Arbitration agreements

What are the formal requirements for an enforceable arbitration agreement?

Under the Arbitration Acts, an arbitration agreement must exist in writing. However, a broad understanding of ‘writing’ is taken to include: electronic communications; any record of the agreement irrespective of whether it was concluded orally; or the exchange of statements of claim and defence in which the existence of an agreement is alleged by one party and not denied by the other.

Arbitral procedure

Does the domestic law contain substantive requirements for the procedure to be followed?

The parties are free to agree on the procedure to be followed by the arbitral tribunal in conducting the proceedings.

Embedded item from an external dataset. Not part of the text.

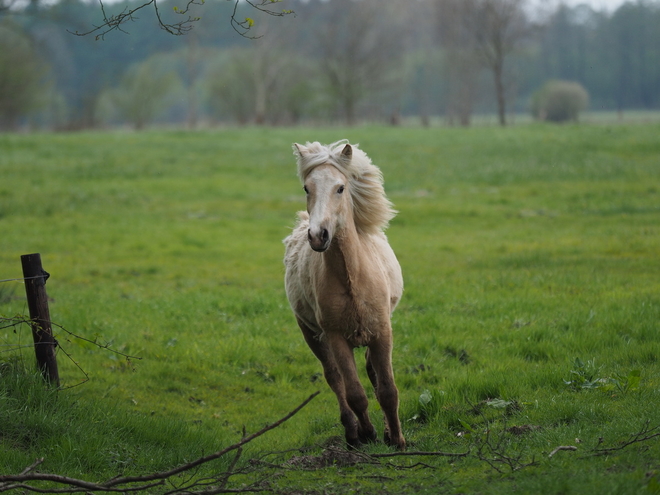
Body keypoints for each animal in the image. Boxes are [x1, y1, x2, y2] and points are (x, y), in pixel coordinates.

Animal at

Of course, this is subject to the overriding duty imposed to treat the parties equally, and provide them with a reasonable opportunity to present their case.


When and in what form must the award be delivered?

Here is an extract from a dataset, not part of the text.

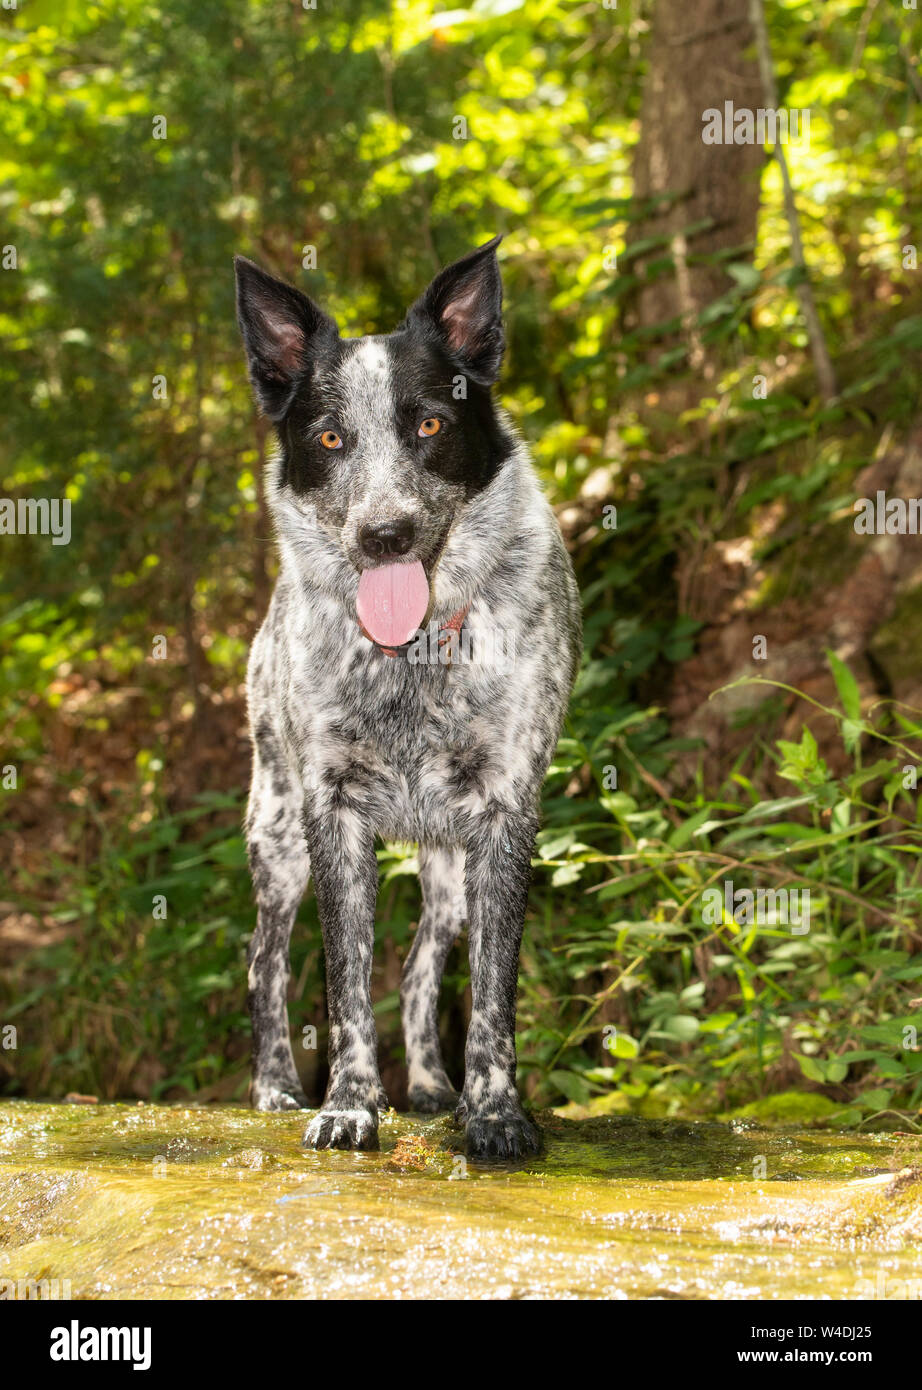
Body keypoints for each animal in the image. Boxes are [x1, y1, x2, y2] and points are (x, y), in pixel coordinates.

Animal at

Domestic arbitration law imposes no time limits on the delivery of an award.

The parties can, however, agree to this, and many arbitral institutions also contain such limits.


On what grounds can an award be appealed to the court?

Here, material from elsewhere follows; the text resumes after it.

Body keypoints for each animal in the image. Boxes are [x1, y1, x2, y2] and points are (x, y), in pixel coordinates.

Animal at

An appeal from an award can be made on a question of law only if the parties agree that an appeal can be brought, and the court grants leave. The court, however, must not grant leave unless the following four conditions are satisfied:

  • the determination of the question will substantially affect the rights of a party;
  • the question is one that the tribunal was asked to determine;
  • the decision of the tribunal is either obviously wrong, or is of general public importance and the decision is at least open to serious doubt; and
  • that despite the arbitration agreement of the parties, it is just and proper for the court to determine the question.

An appeal must be brought within three months.

After an appeal is heard by the court, a party can bring a further appeal as against that court’s judgment. Importantly, however, this is no longer an appeal against the award itself, but rather an appeal against the lower court’s judgment.


What procedures exist for enforcement of foreign and domestic awards?

With regard to domestic awards, an arbitral award is to be recognised as binding and, upon application to the court, can be enforced. The only exception to this is if the opposing party can convince the court that it should not recognise or enforce the award on the grounds found in section 36 (which mirror the grounds found in the Model Law and the New York Convention).

With regard to foreign awards, section 8 of the International Arbitration Act has the same effect as that described above for domestic awards. The courts do not have discretion to determine whether to recognise and enforce the award, but must do so unless one of the limited grounds provided are satisfied. This reflects the pro-arbitration stance of Australian arbitration law.